Is every metric space a subspace of some connected metric space?

Question

Is every metric space a subspace of some connected metric space? If the space itself is connected then we're done, but if not then I think we can extend our metric space to make it connected. I'm not sure whether this will work or not, but intuitively I think the answer is yes.

Answer 1

If we just want $(X,d)$ to be any subspace of a larger connected space, then sure: we don't even need metric then, just Tychonoff: every Tychonoff space embeds into a (connected) space $[0,1]^I$ for some set $I$.

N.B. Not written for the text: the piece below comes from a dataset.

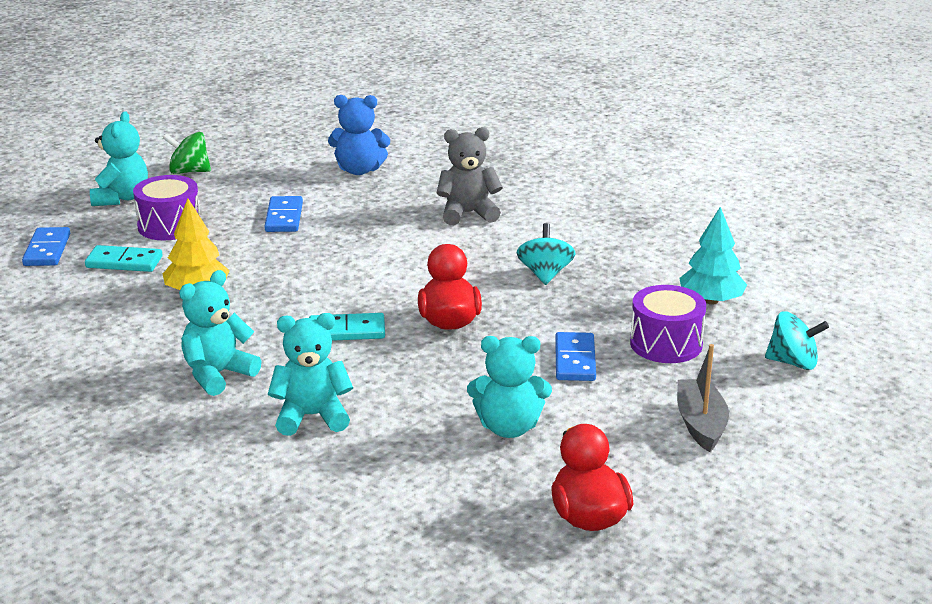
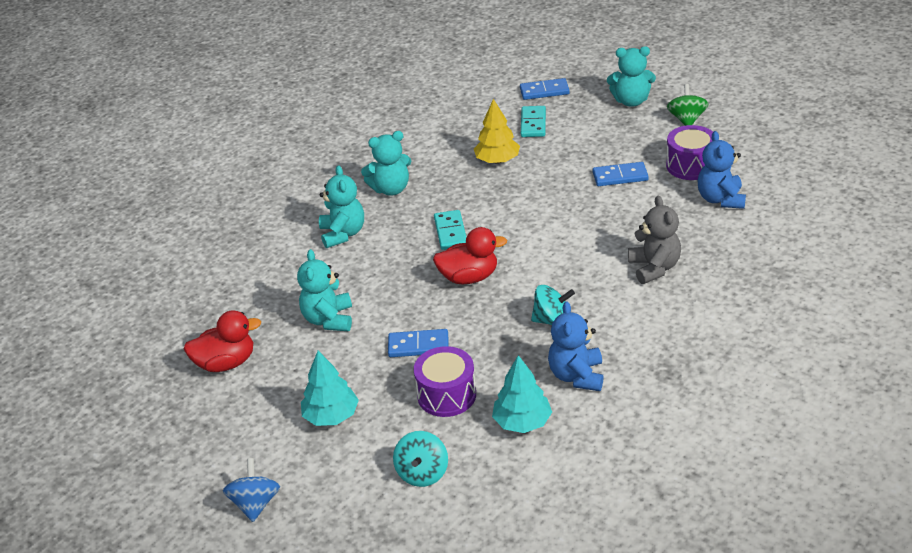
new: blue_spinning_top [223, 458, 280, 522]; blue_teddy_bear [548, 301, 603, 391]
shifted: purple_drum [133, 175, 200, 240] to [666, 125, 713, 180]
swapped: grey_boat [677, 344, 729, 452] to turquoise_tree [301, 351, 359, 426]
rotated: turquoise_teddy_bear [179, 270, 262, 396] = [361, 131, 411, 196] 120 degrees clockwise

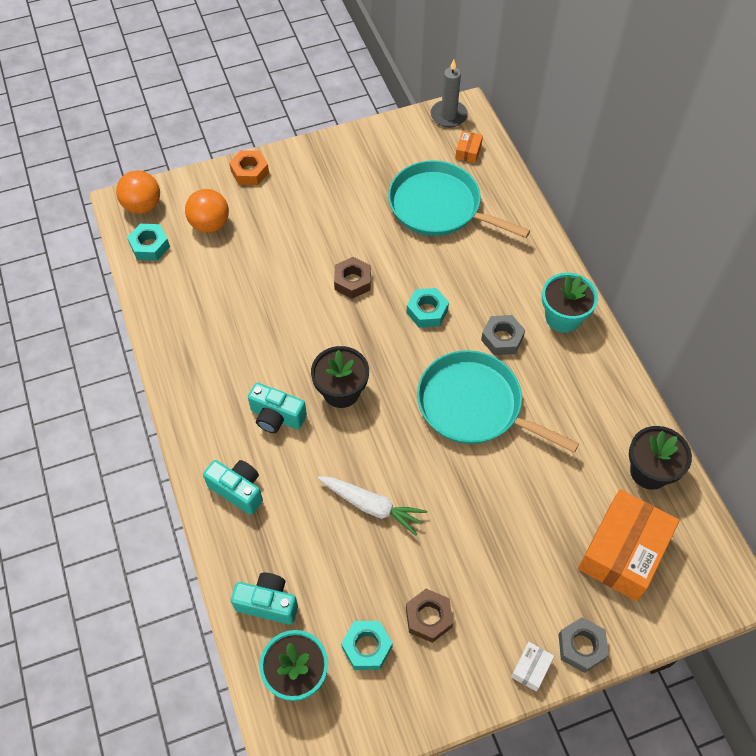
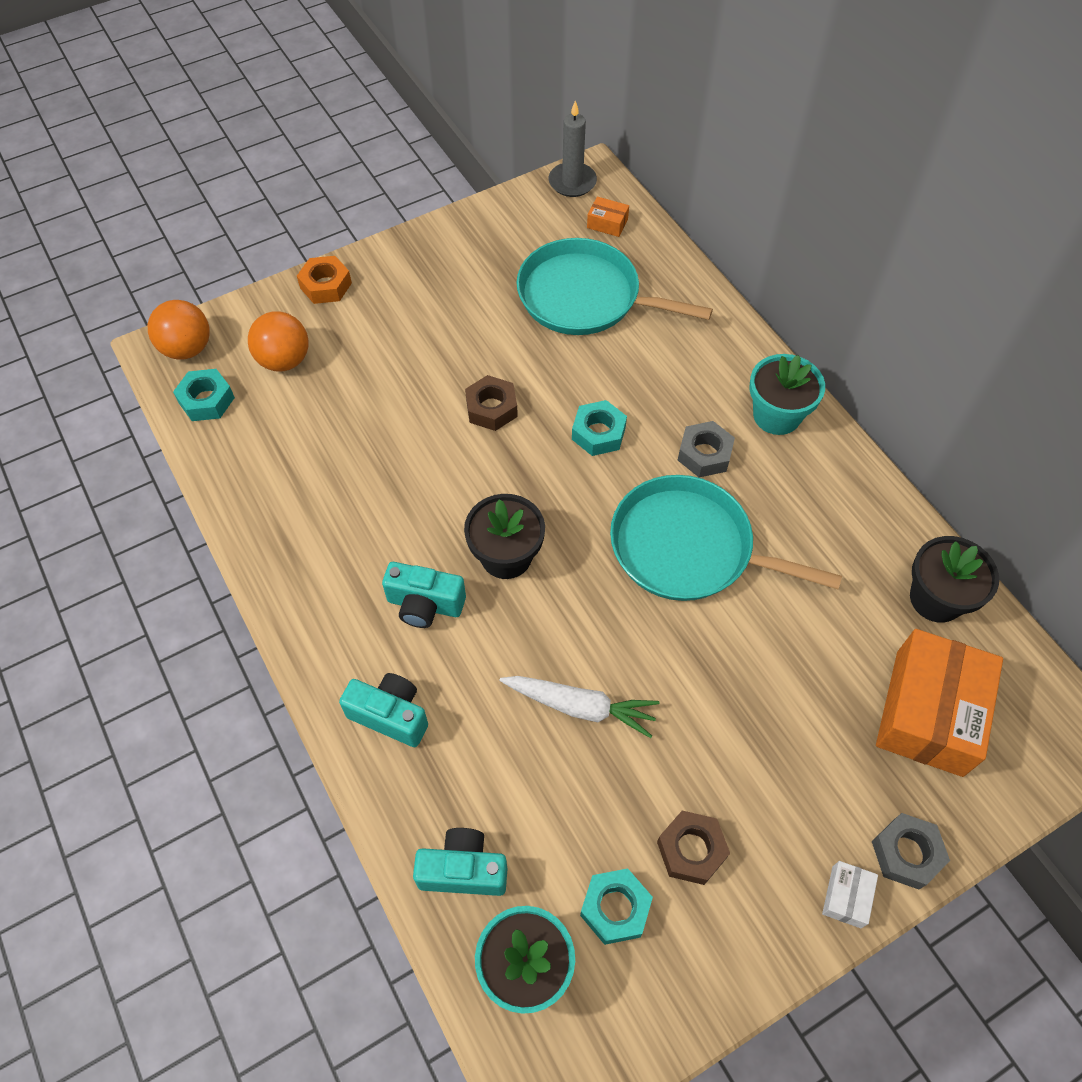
rotated: orange_box [455, 131, 483, 163] = [587, 196, 629, 237] 75 degrees counterclockwise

If we want $X$ to be dense in the larger connected space $Y$, then $Y$ is called a connectification. In that case there are examples of metric spaces without a metric connectification (see the encyclopedia of general topology, chapter on connectifications), for references and some positive results as well.

Answer 2

In fact every metric space admits a canonical isometric embedding into a contractible metric space, as follows. If $X$ is a metric space, let $\hat{X}$ denote the space of weak contractions $X \to \mathbb{R}_{\ge 0}$, where a weak contraction $X \to Y$ between two metric spaces is a map $f : X \to Y$ such that $d_Y(f(x_0), f(x_1)) \le d_X(x_0, x_1)$. This space is a metric space when equipped with the sup norm

$$d_{\hat{X}}(f, g) = \sup_{x \in X} |f(x) - g(x)|.$$

There is a canonical embedding

$$X \ni x \mapsto (y \mapsto d(x, y)) \in \hat{X}$$

which one can straightforwardly verify is an isometry. This is a slight variant of the Yoneda embedding for metric spaces regarded as enriched categories.

Answer 3

Use Kuratowski embedding to embed your metric space isometrically into a Banach space.

Answer 4

Here is another way to embed any metric space $X$ in a connected metric space. For each pair of distinct points $x,y\in X$, adjoin to $X$ a path from $x$ to $y$, and extend the metric to points on the path by making the path have length $d(x,y)$ (so distances are defined by taking the least distance which can be achieved along the paths or through $X$; by making the paths have length $d(x,y)$, distances between points of $X$ will be unchanged). The result will be a metric space in which $X$ embeds isometrically which is connected (in fact, path-connected).